Vertex is also in the early stages of developing several different stem-cell-derived therapies for type 1 diabetes that it acquired by purchasing two startups, Semma Therapeutics and ViaCyte.
These stem cell therapies, as well as the company’s CRISPR gene-editing work on genetic blood diseases and muscular dystrophies, mark a radically new direction for Vertex, which has long focused on developing pill-based drugs designed by chemists. But chief scientific officer Dr. David Altshuler said these new programs fit squarely in Vertex’s wheelhouse of working on diseases where the root cause is well understood and there’s a clear strategy for how to treat it.

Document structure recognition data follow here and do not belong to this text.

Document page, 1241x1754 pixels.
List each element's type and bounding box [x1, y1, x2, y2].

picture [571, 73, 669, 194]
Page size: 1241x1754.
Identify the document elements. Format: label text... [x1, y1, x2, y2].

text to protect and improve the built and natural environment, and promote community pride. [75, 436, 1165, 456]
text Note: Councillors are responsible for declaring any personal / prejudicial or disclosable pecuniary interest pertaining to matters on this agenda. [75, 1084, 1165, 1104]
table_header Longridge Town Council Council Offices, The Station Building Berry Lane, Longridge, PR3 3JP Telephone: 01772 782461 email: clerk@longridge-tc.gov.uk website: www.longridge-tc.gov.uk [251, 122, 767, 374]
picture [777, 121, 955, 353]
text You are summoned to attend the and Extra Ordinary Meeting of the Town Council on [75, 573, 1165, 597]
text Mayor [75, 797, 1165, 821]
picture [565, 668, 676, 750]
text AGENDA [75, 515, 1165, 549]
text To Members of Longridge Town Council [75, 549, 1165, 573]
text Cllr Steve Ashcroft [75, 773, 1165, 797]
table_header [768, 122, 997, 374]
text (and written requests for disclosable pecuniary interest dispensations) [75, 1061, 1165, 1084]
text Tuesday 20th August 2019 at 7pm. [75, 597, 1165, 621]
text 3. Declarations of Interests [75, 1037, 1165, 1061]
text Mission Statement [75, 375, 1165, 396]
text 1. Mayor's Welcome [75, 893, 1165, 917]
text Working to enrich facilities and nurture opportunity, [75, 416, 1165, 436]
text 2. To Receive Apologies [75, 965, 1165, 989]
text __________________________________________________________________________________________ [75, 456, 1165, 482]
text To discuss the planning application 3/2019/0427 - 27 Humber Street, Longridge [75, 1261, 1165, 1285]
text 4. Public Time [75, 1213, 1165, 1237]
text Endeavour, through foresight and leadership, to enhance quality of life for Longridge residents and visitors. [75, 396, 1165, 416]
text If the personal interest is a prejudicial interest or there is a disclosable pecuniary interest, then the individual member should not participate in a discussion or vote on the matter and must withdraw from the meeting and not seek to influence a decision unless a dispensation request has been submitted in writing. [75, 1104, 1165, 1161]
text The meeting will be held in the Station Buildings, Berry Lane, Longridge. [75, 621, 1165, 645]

Biotech analysts say it is hard to point to any single experimental therapy as the main driver of the company’s stock performance.
“The vast majority of large-cap biotech companies end up getting built on one or two really big drug franchises and then have difficulty in reinventing themselves once competition emerges,” Matteis, the Stifel analyst, said.
But Vertex is trying hard to buck that trend. Last year, the company spent more than 40 percent of its revenue on research and development of new drugs — far more than most pharma companies.
And since the company is sitting on about $9.3 billion in cash, investors are wondering if Vertex will acquire another firm. Kewalramani acknowledged that “there are good values to be had,” but that any acquisitions would need to align with the firm’s research strategy.
“The one thing I can tell you is Vertex is going to grow,” Kewalramani said. “And headquarters for us is right here in Boston.”